— Par Michèle Bigot —
D’Arthur Rimbaud
Festival d’Avignon off 2018
Théâtre des Halles
N’en doutons pas : seul Jean-Quentin Châtelain était à même de relever le défi : porter sur scène ce texte prodigieux, qui défie les lois du temps : Une saison en enfer. Entreprise aussi intrépide que périlleuse. Comment faire passer le spectateur anonyme de la vie ordinaire au sublime et au monstrueux, sans autre forme de transition ? On arrive dans la salle obscure et envahie de fumée : la respiration peine, le regard se fait errant. Nous voilà au bord de la géhenne.
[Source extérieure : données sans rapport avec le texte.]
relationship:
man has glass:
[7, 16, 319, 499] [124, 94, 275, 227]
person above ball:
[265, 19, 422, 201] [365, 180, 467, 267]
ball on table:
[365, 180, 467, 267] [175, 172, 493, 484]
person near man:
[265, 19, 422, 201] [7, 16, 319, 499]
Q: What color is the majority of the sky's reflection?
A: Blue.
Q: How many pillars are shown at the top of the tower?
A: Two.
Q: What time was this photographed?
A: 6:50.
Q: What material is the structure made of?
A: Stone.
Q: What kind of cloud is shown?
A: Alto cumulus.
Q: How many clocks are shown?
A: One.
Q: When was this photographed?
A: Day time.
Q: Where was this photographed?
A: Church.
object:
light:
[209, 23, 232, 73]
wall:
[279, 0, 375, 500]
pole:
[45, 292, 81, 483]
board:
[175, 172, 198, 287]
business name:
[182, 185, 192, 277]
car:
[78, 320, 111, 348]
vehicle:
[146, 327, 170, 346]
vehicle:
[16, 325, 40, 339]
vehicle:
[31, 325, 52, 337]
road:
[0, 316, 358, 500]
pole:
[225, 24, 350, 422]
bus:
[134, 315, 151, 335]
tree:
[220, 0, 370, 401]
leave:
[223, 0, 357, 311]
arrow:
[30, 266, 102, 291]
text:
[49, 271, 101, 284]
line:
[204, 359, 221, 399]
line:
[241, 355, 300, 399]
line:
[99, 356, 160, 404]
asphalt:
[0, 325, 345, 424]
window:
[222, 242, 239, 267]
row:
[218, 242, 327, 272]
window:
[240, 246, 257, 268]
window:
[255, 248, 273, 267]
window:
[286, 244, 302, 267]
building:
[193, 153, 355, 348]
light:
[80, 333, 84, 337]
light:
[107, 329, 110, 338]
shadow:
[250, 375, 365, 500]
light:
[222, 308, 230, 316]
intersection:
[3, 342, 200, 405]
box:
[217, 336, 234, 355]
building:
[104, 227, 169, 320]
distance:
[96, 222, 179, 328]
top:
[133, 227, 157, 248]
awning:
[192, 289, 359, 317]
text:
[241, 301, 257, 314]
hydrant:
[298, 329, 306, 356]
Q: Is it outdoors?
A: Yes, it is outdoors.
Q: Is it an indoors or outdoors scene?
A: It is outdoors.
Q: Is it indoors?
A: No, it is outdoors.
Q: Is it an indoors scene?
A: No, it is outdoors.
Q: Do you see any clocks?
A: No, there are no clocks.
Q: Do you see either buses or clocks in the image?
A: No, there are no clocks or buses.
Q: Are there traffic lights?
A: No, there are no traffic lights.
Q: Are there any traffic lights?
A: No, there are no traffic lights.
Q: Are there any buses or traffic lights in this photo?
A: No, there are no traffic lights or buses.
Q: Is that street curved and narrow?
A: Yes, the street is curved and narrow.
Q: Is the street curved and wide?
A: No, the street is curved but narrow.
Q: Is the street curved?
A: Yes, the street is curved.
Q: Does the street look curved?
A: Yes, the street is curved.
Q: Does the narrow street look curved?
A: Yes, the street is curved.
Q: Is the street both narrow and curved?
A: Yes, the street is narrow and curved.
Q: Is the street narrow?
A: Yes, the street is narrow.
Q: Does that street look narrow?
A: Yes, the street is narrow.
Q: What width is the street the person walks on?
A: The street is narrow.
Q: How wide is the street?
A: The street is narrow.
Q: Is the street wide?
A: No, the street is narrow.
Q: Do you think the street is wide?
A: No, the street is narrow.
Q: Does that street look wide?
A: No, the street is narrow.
La cérémonie peut commencer. Sur le plateau, un espace chtonien, une sorte d’anneau magique et menaçant, dessiné par une levée de terre. En son centre, une surface noire : l’avant dernier cercle de l’enfer, l’entrée de l’empire des morts. C’est là que se produit l’acteur. Quand arrive la lumière, il est déjà placé au centre, pieds nus, fiché au sol à une place d’où il ne bougera pas. Corps immobile mais mouvant au gré de la musique du texte, ondulant sous l’orage des mots, terrassé par la force noire de l’expression, il est à la torture, il jouit.